### Prompt 1
From the ERISA advisory opinion excerpt, extract everything from "The Department ordinarily" down to "beneficiaries.", without changing a word.
### Prompt 2
Write what follows the final sentence of the ERISA advisory opinion excerpt, keeping its voice.

### Page extract

-=-=-

The Department ordinarily will not issue advisory
opinions regarding sections 403(c)(1) and 404(a)(1) of ERISA. See ERISA
Advisory Opinion Procedure 76-1, sec. 5.02(n) and (o). We note, however,
that section 403(c)(1) of ERISA provides that except as provided in
section 403(d), the assets of a plan shall never inure to the benefit of
any employer and shall be held for the exclusive purposes of providing
benefits to participants in the plan and their beneficiaries and defraying
reasonable expenses of administering the plan. In addition, section
404(a)(1) of ERISA provides, in part, that subject to sections 403(c) and
(d), a fiduciary shall discharge his or her duties with respect to a plan
solely in the interest of the participants and beneficiaries and for the
exclusive purpose of providing benefits to the participants and
beneficiaries.
Section 403(d)(2) provides that the assets of an
employee welfare benefit plan that terminates shall be distributed in
accordance with the terms of the plan, except as otherwise provided in
regulations of the Secretary of Labor. Although no regulations have been
issued under section 403(d)(2), Conference Report No. 93-1280, 93rd
Congress, 2d Session, at page 303, states in part that it is intended that
the terms of the welfare plan will govern distribution or transfer of
assets upon termination of the plan, except to the extent that
implementation of the terms of the plan or agreement would unduly impair
the accrued benefits of the plan participants. See Advisory Opinions
2003-08A (June 26, 2003) and 93-14A (May 5, 1993).
Section 403(d)(2) of ERISA does not preclude the
amendment of the Trust as described to permit the transfer of surplus
assets to an unrelated tax-exempt foundation after termination of the Plan
and satisfaction of all liabilities.

-=-=-

### Data to examine
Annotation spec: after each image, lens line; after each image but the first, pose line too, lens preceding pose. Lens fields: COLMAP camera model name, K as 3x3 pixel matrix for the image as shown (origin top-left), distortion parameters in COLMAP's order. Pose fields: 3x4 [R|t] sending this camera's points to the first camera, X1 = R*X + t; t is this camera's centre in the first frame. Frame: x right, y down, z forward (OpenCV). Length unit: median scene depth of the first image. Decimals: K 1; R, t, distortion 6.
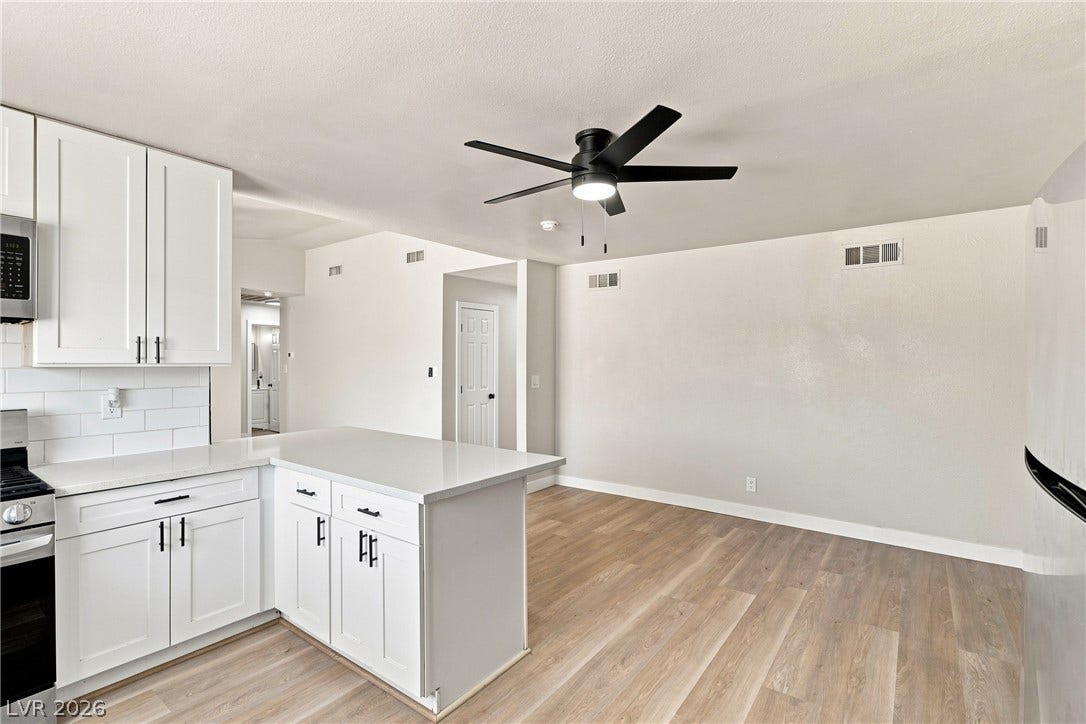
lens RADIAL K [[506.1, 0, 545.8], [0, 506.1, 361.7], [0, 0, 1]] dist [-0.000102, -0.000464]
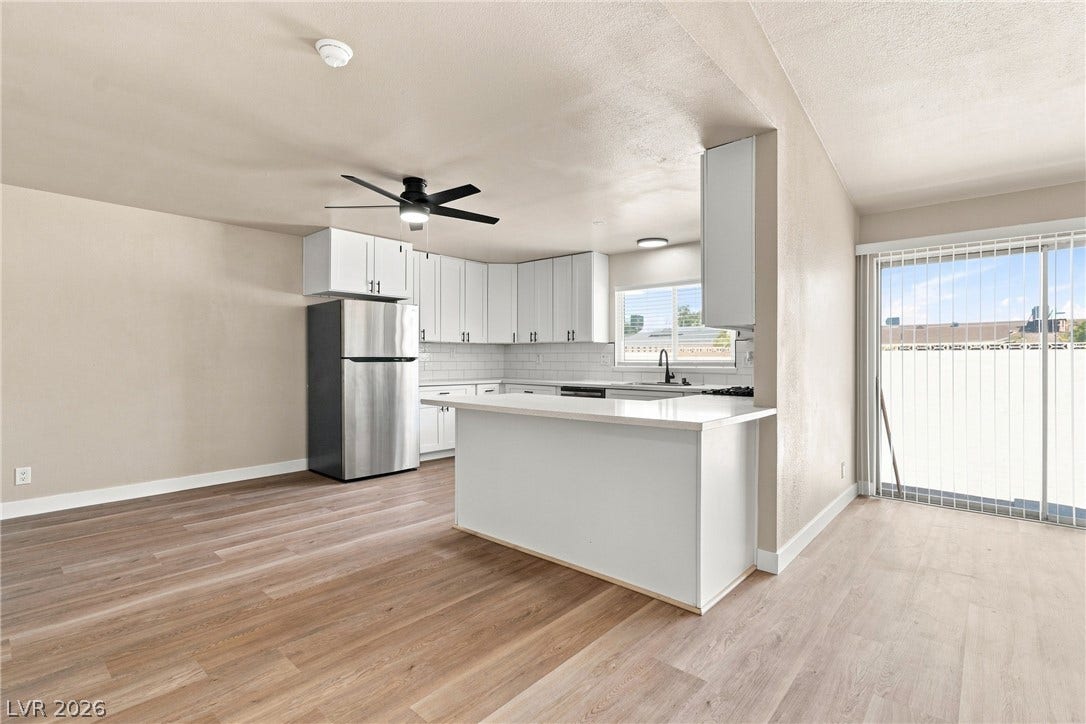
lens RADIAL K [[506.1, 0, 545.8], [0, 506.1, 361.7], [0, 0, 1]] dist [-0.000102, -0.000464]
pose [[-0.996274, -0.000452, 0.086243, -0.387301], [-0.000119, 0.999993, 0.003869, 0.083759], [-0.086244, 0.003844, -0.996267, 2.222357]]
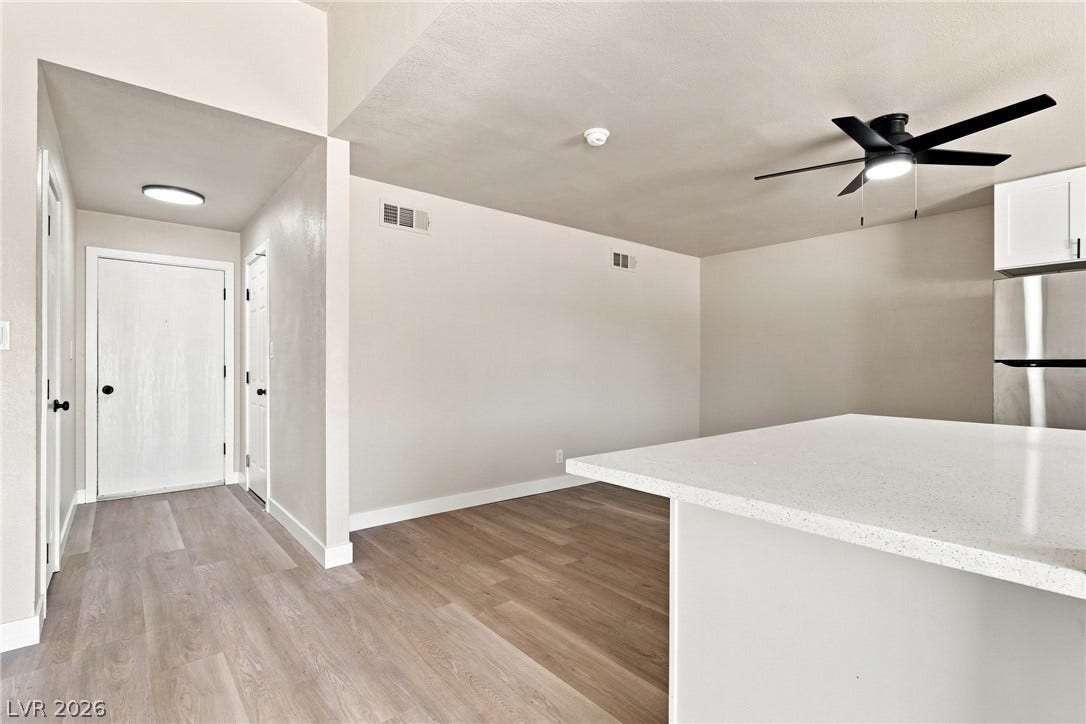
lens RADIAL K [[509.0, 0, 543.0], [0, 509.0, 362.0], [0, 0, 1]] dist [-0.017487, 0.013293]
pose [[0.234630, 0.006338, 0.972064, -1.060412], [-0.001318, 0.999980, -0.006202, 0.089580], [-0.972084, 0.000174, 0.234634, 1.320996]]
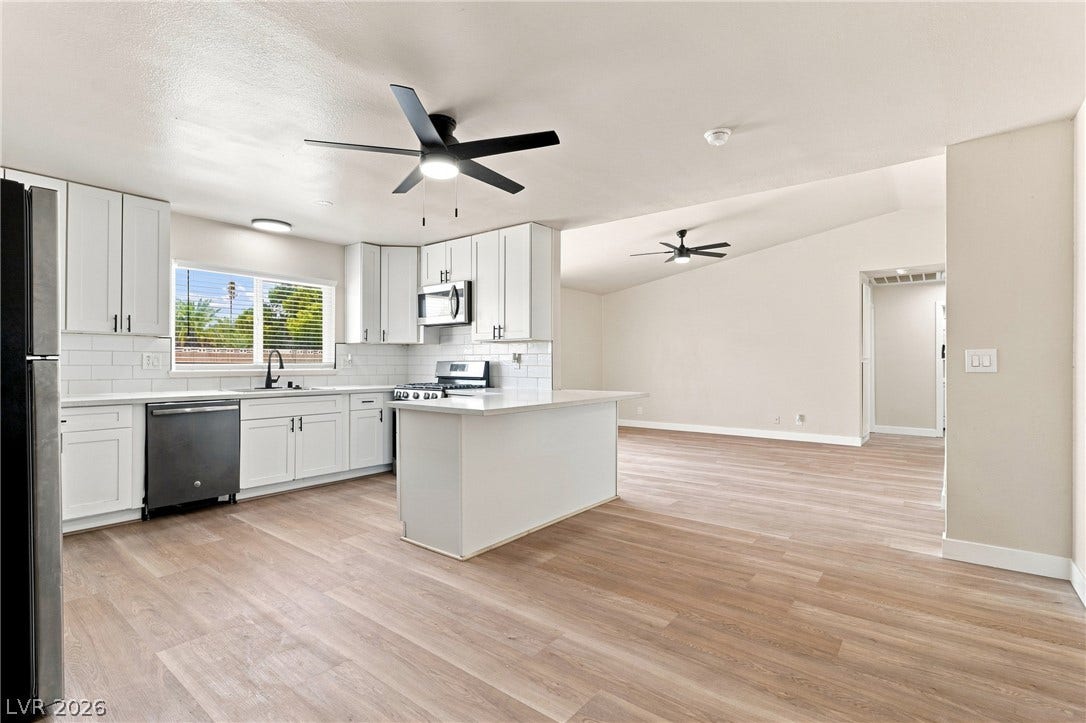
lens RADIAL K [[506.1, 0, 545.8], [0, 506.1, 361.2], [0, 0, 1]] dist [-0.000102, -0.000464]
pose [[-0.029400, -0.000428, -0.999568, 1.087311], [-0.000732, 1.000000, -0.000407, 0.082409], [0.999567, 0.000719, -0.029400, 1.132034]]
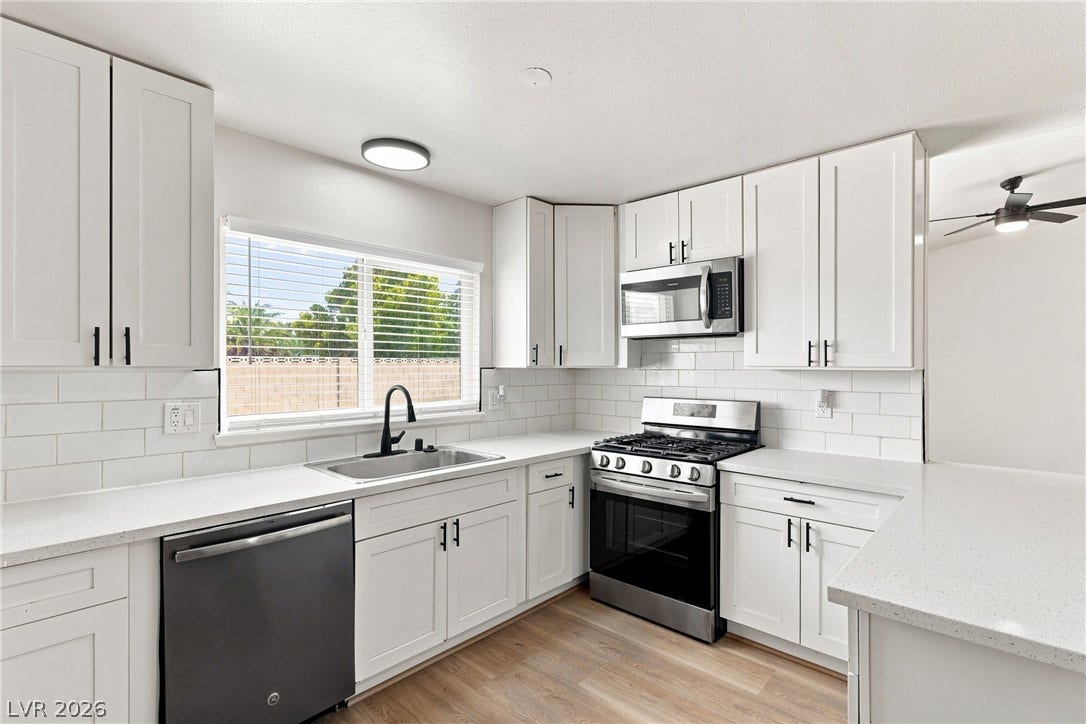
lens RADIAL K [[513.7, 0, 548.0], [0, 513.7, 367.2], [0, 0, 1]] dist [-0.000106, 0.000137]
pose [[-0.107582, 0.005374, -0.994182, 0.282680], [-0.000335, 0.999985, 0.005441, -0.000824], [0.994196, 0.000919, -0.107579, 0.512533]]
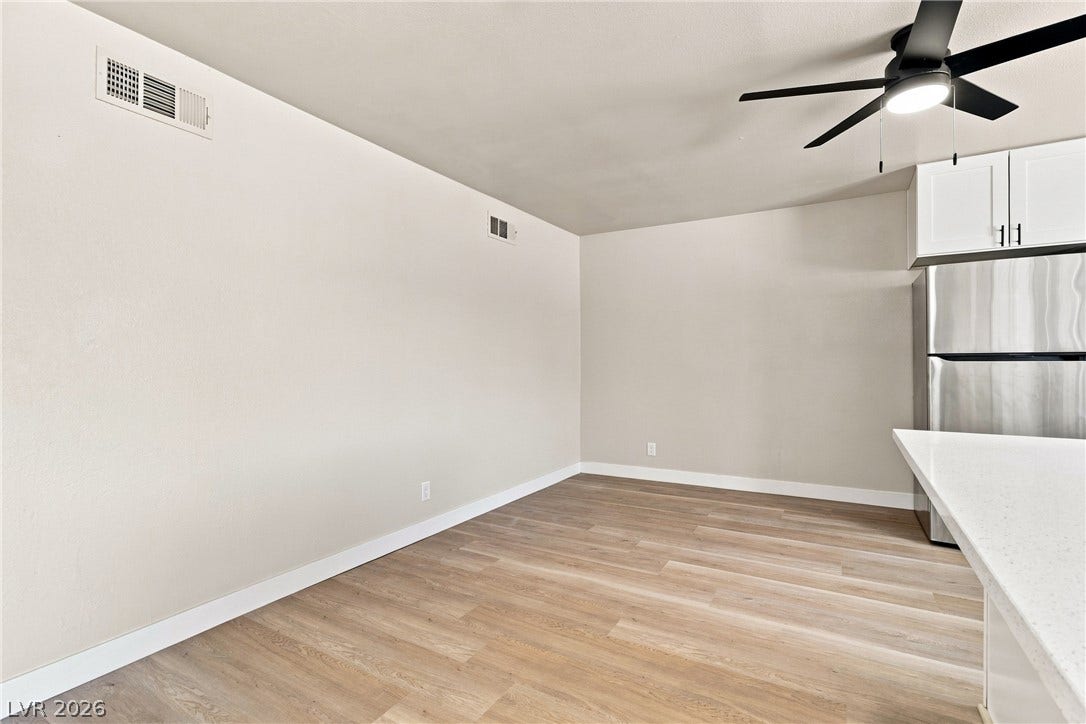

-=-=-

### Task answer 1
The Department ordinarily will not issue advisory
opinions regarding sections 403(c)(1) and 404(a)(1) of ERISA. See ERISA
Advisory Opinion Procedure 76-1, sec. 5.02(n) and (o). We note, however,
that section 403(c)(1) of ERISA provides that except as provided in
section 403(d), the assets of a plan shall never inure to the benefit of
any employer and shall be held for the exclusive purposes of providing
benefits to participants in the plan and their beneficiaries and defraying
reasonable expenses of administering the plan. In addition, section
404(a)(1) of ERISA provides, in part, that subject to sections 403(c) and
(d), a fiduciary shall discharge his or her duties with respect to a plan
solely in the interest of the participants and beneficiaries and for the
exclusive purpose of providing benefits to the participants and
beneficiaries.

### Task answer 2
With regard to your second question, section 406(a)
prohibits various types of transactions between a plan and persons who are
parties in interest with respect to the plan. In particular, section
406(a)(1)(D) prohibits a fiduciary from engaging in a transaction if the
fiduciary knows or should know that the transaction is a direct or
indirect transfer to, or use by or for the benefit of any party in
interest, of the assets of the plan. Further, section 406(b)(1) of ERISA
prohibits a fiduciary from dealing with plan assets in his or her own
interest or for his or her own account and section 406(b)(2) provides that
a fiduciary with respect to a plan shall not in his or her individual or
in any other capacity act in any transaction involving the plan on behalf
of a party (or represent a party) whose interests are adverse to the
interests of the plan or the interests of its participants or
beneficiaries. If the Trust has properly been terminated and all claims
have been either paid or properly forfeited, the proposed subsequent
transfer of surplus funds by the trustees of that Trust would not violate
ERISA sections 406(a)(1)(D), 406(b)(1) or (2).
This letter constitutes an advisory opinion under ERISA
Procedure 76-1. Accordingly, it is subject to the provisions of that
procedure, including section 10 thereof relating to the effect of advisory
opinions.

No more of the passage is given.